ENERGY SECURITYTo Get Off Fossil fuels, America Is Going to Need a Lot More Electricians

By Emily Pontecorvo

Published 29 August 2024

To cut greenhouse gas emissions on pace with the best available science, the United States must prepare for a monumental increase in electricity use. Burning fossil fuels to heat homes and get around isn’t compatible with keeping the planet at a livable temperature. Appliances that can be powered by clean electricity already exist to meet all of these needs. The problem is, most houses aren’t wired to handle the load from electric heating, cooking, and clothes dryers, along with solar panels and vehicle chargers. And a shortage of skilled labor could derail efforts to “electrify everything.”

Chanpory Rith, a 42-year-old product designer at the software company Airtable, bought a house in Berkeley, California, with his partner at the end of 2020. The couple wasn’t planning to buy, but when COVID-19 hit and they both began working from their one-bedroom San Francisco apartment, they developed a new hobby: browsing listings on Zillow and Redfin — “real estate porn,” as Rith put it.

Their pandemic fantasizing soon became a pandemic fairy tale: They fell for a five-bedroom, midcentury home in the Berkeley hills with views of San Francisco Bay and put down an offer. “And then came the joys and tribulations of homeownership,” Rith said.

One of those tribulations began with a plan to install solar panels. Rith didn’t consider himself a diehard environmentalist, but he was concerned about climate change and wanted to do his part to help. He didn’t have a car but planned on eventually getting an electric vehicle and also wanted to swap out the house’s natural gas appliances for electric versions. Getting solar panels would be a smart first step, he figured, because it might trim his utility bills. But Rith soon found out that the house’s aging electrical panel would need to be upgraded to support rooftop solar. And he had no idea how hard it would be to find someone to do it.

Many of the electricians Rith reached out to didn’t respond. Those who did were booked out for weeks, if not months. He said they were so busy that the conversations felt like interviews — as if he were being evaluated, to suss out whether his house was worth their time. 

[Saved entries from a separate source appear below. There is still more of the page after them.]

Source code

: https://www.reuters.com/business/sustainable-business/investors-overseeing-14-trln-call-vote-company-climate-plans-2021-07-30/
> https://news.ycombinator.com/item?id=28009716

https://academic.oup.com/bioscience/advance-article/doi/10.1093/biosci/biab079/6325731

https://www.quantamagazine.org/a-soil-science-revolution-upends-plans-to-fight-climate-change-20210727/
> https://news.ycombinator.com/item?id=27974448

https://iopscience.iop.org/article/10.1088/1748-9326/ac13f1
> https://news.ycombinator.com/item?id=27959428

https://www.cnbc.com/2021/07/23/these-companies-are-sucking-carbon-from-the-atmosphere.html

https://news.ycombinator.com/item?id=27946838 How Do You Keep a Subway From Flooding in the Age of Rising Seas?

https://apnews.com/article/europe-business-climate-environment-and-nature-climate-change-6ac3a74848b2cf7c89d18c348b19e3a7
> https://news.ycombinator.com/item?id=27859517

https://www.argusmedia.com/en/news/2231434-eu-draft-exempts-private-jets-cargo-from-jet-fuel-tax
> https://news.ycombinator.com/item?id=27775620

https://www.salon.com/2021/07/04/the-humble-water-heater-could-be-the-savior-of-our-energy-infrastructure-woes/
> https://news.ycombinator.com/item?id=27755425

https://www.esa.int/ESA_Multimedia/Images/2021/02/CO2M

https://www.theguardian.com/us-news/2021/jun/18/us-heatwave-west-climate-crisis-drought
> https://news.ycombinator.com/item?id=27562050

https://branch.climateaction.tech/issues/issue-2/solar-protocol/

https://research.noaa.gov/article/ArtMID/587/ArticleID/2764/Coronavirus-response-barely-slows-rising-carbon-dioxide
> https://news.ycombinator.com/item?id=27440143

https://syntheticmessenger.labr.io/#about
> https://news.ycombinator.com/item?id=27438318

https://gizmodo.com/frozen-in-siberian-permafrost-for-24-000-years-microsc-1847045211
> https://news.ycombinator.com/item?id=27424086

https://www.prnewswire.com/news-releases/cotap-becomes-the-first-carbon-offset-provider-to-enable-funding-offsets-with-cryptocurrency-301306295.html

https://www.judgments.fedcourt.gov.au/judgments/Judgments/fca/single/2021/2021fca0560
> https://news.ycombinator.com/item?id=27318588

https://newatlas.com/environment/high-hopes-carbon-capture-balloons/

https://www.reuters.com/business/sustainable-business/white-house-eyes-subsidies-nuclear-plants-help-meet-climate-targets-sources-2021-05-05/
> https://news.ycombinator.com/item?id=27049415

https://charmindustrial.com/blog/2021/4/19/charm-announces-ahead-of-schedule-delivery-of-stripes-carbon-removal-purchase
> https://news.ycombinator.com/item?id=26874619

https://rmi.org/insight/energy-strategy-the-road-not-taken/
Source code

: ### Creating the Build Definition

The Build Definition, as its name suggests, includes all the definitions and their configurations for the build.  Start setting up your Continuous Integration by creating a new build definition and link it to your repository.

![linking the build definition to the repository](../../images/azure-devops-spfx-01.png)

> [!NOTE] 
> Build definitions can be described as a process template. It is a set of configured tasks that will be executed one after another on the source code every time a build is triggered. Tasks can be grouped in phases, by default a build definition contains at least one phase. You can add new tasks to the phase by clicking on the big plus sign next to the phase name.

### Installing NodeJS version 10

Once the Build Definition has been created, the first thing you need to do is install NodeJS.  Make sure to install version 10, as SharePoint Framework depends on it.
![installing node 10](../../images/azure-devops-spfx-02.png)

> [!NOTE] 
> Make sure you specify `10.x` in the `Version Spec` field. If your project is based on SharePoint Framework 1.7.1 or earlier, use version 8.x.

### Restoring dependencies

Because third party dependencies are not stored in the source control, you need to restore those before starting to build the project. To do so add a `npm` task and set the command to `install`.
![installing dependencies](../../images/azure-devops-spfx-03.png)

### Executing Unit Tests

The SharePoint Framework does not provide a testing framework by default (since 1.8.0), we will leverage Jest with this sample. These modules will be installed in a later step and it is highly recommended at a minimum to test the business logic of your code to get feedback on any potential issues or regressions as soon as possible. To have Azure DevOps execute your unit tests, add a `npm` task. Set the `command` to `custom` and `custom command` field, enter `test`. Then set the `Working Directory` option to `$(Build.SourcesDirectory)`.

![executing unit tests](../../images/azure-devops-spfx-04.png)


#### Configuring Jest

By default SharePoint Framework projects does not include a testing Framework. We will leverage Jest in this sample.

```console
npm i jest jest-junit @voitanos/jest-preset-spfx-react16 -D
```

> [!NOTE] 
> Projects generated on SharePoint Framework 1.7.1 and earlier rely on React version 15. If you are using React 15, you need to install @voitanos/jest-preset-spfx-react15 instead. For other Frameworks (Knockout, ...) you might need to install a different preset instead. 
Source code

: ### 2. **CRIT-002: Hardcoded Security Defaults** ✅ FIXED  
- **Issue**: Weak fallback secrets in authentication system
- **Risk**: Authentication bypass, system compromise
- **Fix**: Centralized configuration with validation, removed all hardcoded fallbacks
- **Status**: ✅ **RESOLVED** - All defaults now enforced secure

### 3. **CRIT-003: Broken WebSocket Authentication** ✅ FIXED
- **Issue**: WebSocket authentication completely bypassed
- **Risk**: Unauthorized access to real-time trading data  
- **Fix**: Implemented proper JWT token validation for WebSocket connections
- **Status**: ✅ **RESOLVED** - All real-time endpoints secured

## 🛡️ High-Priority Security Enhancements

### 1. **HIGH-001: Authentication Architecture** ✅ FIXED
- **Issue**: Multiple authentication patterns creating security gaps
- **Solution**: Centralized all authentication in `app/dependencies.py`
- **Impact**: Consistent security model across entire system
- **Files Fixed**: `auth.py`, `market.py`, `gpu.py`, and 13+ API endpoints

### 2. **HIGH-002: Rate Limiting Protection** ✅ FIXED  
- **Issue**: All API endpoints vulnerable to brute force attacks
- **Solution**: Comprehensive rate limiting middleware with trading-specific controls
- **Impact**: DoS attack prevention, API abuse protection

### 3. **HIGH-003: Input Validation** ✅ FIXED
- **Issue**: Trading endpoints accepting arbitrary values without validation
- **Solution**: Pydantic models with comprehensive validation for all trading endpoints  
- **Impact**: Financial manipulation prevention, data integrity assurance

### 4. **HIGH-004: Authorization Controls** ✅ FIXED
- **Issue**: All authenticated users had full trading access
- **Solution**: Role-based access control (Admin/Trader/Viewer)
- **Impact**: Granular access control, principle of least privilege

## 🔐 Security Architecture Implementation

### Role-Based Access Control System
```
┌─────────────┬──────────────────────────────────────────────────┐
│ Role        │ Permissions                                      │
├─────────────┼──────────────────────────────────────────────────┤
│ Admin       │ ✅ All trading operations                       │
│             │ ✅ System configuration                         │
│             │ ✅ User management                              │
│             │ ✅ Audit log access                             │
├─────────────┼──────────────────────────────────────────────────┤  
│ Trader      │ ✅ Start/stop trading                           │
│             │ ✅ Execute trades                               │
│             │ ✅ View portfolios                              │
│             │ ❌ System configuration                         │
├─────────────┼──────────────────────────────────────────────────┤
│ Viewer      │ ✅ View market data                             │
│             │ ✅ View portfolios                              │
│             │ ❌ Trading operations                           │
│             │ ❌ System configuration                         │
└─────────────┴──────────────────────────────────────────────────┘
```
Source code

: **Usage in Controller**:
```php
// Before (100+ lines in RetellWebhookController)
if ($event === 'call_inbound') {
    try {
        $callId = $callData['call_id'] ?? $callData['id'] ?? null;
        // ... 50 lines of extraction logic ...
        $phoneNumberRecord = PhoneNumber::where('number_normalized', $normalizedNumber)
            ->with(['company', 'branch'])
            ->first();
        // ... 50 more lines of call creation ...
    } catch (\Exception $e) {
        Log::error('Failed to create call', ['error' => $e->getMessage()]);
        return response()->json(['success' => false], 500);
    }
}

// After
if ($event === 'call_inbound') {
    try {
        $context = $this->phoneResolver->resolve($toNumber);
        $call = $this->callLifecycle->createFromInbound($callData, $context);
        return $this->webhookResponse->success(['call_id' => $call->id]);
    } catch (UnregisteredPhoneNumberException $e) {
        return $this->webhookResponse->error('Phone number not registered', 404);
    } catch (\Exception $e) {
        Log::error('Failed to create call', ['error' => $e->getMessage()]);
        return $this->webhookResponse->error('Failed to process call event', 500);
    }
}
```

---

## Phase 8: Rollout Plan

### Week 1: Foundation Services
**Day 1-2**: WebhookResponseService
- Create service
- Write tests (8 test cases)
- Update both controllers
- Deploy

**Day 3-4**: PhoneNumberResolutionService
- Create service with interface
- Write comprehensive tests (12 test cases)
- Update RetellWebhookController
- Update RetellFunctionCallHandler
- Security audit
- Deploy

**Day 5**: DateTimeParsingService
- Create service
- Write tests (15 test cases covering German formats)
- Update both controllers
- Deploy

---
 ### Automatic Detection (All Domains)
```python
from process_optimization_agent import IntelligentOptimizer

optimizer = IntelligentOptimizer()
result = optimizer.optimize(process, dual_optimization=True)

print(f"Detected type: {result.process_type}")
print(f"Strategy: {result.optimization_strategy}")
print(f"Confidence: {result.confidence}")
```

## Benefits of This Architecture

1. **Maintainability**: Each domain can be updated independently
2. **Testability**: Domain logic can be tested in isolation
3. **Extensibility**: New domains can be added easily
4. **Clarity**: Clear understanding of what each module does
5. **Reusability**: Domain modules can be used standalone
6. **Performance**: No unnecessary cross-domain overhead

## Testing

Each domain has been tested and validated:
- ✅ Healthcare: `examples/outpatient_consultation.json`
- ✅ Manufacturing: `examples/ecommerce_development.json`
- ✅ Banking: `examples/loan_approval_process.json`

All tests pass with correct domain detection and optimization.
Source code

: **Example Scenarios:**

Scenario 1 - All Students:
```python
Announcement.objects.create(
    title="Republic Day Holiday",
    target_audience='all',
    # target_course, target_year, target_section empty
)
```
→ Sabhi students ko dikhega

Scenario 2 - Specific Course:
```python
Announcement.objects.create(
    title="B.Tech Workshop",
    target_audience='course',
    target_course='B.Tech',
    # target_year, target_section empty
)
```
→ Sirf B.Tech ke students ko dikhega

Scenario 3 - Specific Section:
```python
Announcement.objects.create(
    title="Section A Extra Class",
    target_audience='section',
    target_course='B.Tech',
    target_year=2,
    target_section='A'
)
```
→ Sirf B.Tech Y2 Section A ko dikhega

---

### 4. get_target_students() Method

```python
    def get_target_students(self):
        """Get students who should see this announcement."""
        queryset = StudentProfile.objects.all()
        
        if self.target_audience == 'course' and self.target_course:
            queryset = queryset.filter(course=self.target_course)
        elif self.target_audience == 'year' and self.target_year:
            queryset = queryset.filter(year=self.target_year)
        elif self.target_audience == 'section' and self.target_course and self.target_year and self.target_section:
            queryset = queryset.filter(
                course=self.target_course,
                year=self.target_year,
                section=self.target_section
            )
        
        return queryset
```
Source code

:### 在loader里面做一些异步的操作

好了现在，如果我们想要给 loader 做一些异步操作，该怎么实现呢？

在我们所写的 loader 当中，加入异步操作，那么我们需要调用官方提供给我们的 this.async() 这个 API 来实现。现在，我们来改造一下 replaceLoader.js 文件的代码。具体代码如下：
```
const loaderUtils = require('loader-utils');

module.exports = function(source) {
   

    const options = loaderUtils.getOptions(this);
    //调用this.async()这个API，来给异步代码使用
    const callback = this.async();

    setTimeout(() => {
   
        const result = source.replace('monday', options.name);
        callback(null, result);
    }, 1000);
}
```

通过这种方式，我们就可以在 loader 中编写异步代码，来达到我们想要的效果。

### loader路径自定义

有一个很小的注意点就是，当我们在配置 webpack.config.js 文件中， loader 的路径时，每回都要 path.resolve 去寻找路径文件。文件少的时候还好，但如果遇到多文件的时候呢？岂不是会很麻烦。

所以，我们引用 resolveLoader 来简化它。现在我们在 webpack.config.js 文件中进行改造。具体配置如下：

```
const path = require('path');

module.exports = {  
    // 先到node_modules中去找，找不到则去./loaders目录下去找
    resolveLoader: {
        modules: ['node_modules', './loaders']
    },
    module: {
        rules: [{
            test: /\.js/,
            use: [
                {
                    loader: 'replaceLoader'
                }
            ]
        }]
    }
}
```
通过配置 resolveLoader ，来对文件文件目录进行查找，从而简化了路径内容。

“It felt like trying to get your kid into a nice kindergarten, where you have to be interviewed and do a lot of things just to get on the radar of these electricians,” Rith told Grist.

His first-choice contracting company put him on a long waitlist before it would send anyone out to look at the house. Another gave him an exorbitant quote — more than $50,000 to upgrade the electrical panel, along with installing new, grounded outlets to replace the house’s outdated two-prong outlets. Rith wound up putting the project on hold to do some renovations first.